# START OF Information supplied
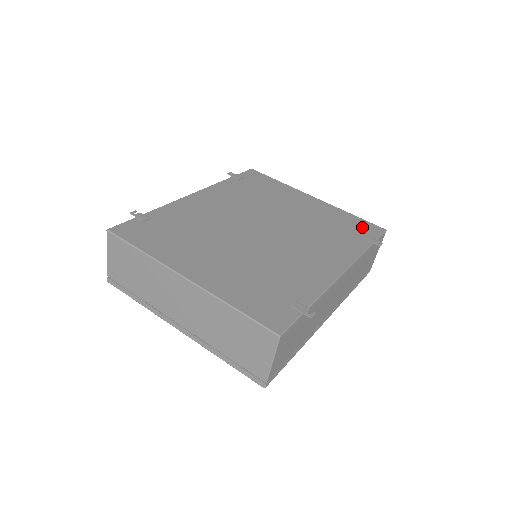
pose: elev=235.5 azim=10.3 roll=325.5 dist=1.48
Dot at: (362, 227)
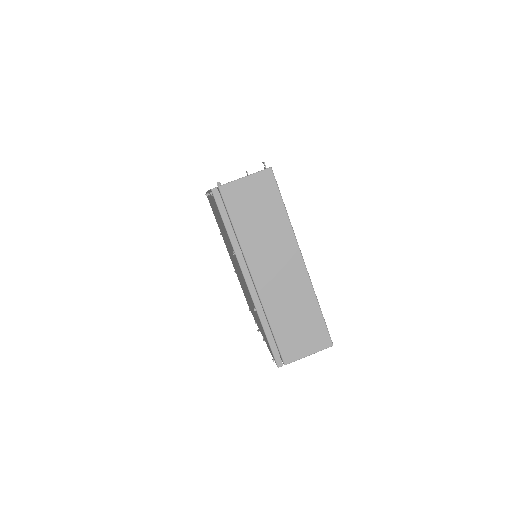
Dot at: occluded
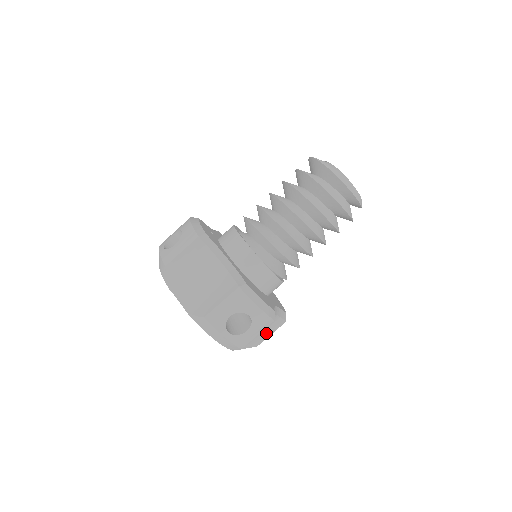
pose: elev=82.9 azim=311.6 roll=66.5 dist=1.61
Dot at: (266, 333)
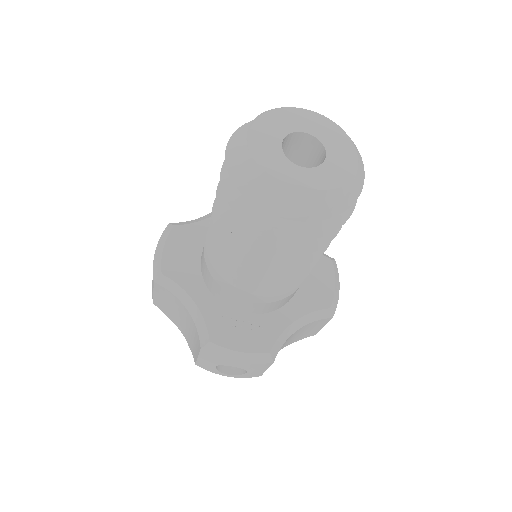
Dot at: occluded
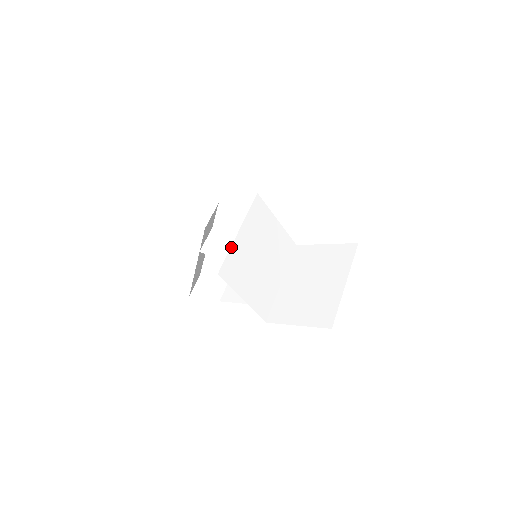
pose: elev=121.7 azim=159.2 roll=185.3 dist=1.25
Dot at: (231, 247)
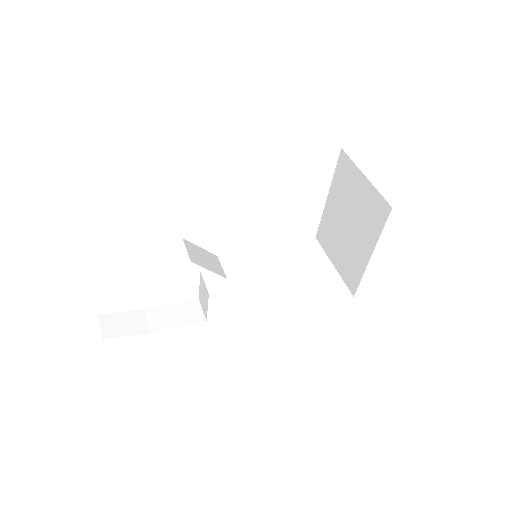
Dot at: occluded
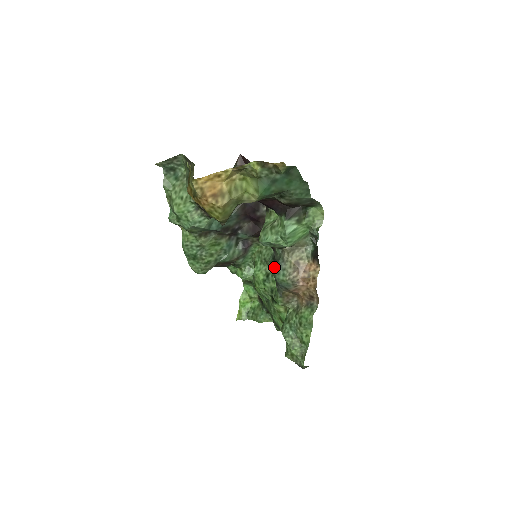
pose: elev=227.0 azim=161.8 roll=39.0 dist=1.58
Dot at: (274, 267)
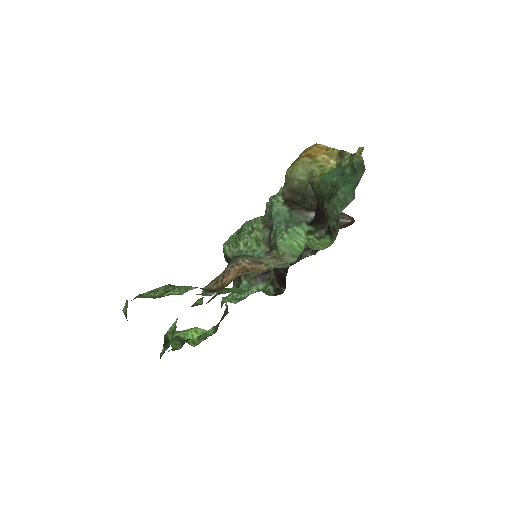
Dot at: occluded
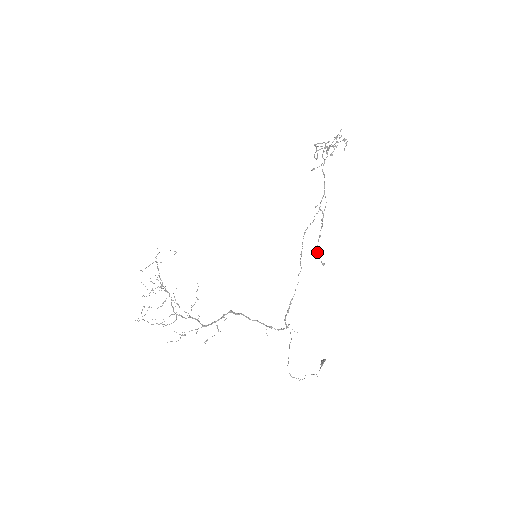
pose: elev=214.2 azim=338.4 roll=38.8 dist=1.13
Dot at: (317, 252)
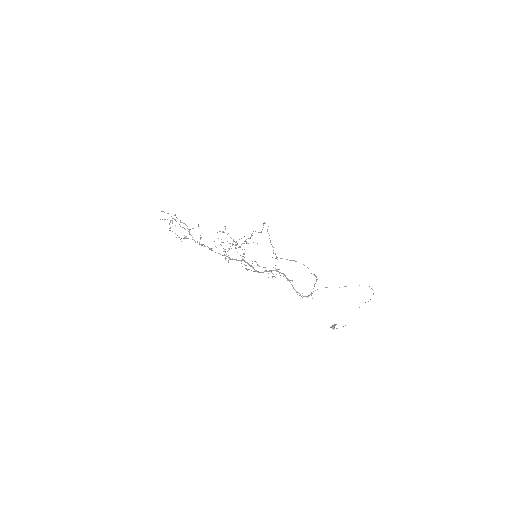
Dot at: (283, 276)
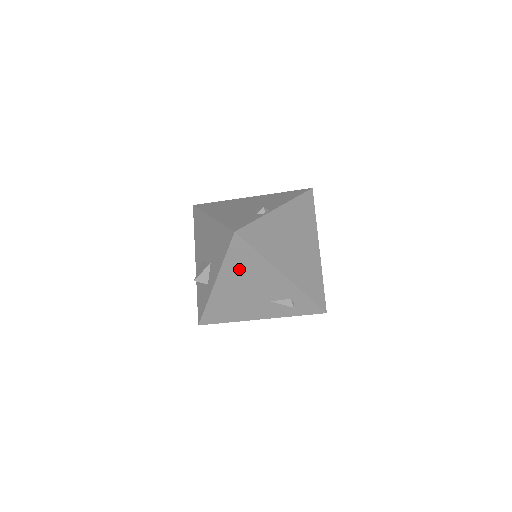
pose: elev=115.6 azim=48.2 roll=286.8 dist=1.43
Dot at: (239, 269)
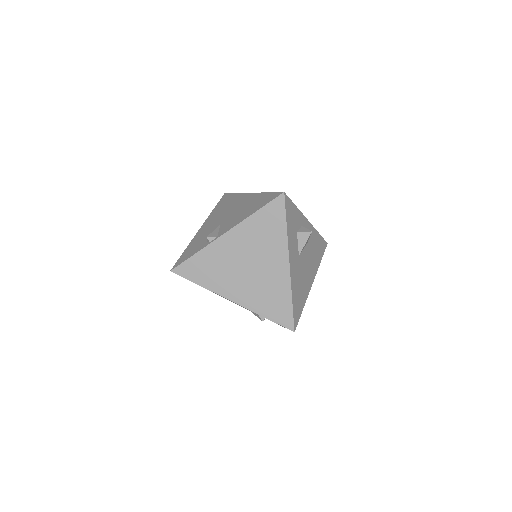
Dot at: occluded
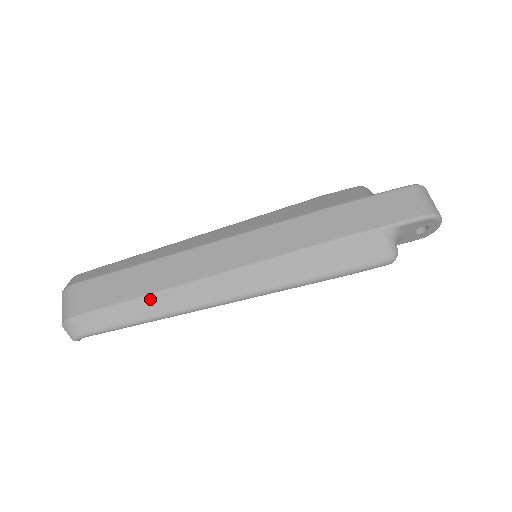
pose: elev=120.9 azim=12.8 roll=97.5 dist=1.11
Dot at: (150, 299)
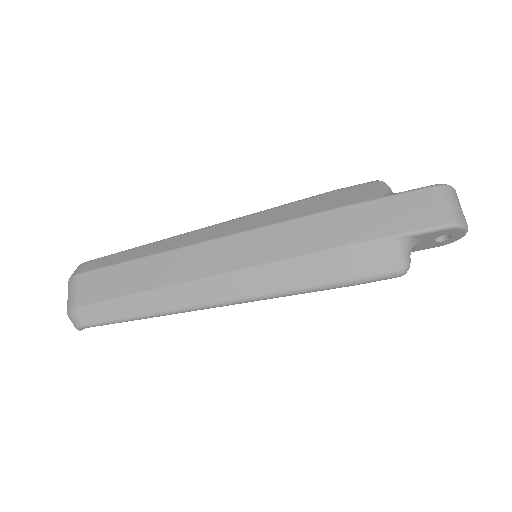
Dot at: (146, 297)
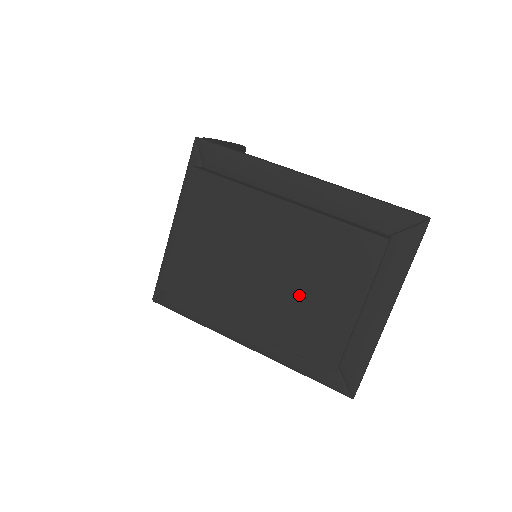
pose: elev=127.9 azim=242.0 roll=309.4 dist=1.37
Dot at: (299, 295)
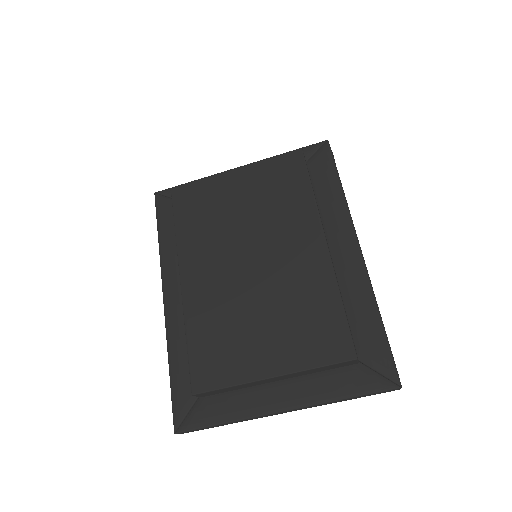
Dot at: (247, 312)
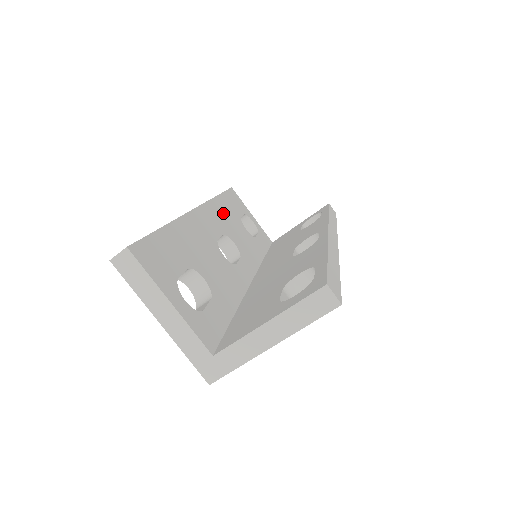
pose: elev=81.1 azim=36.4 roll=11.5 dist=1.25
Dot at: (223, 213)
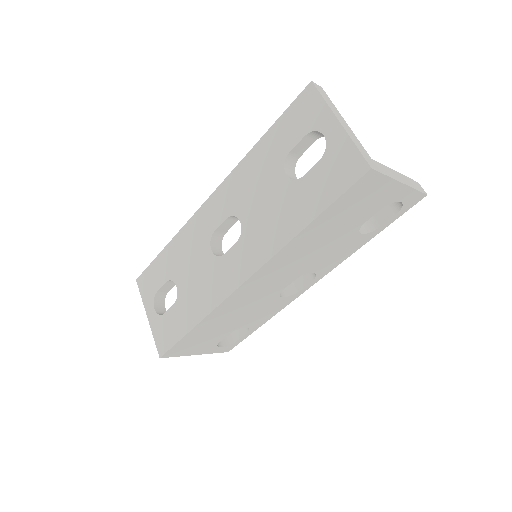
# END OF Information supplied
> **Task brief**:
Return every line of the records above that contains the string "azim".

> **Exercise solution**:
pose: elev=235.5 azim=10.3 roll=325.5 dist=1.48
pose: elev=82.9 azim=311.6 roll=66.5 dist=1.61
pose: elev=121.7 azim=159.2 roll=185.3 dist=1.25
pose: elev=227.0 azim=161.8 roll=39.0 dist=1.58
pose: elev=214.2 azim=338.4 roll=38.8 dist=1.13
pose: elev=115.6 azim=48.2 roll=286.8 dist=1.43
pose: elev=120.9 azim=12.8 roll=97.5 dist=1.11
pose: elev=127.9 azim=242.0 roll=309.4 dist=1.37
pose: elev=81.1 azim=36.4 roll=11.5 dist=1.25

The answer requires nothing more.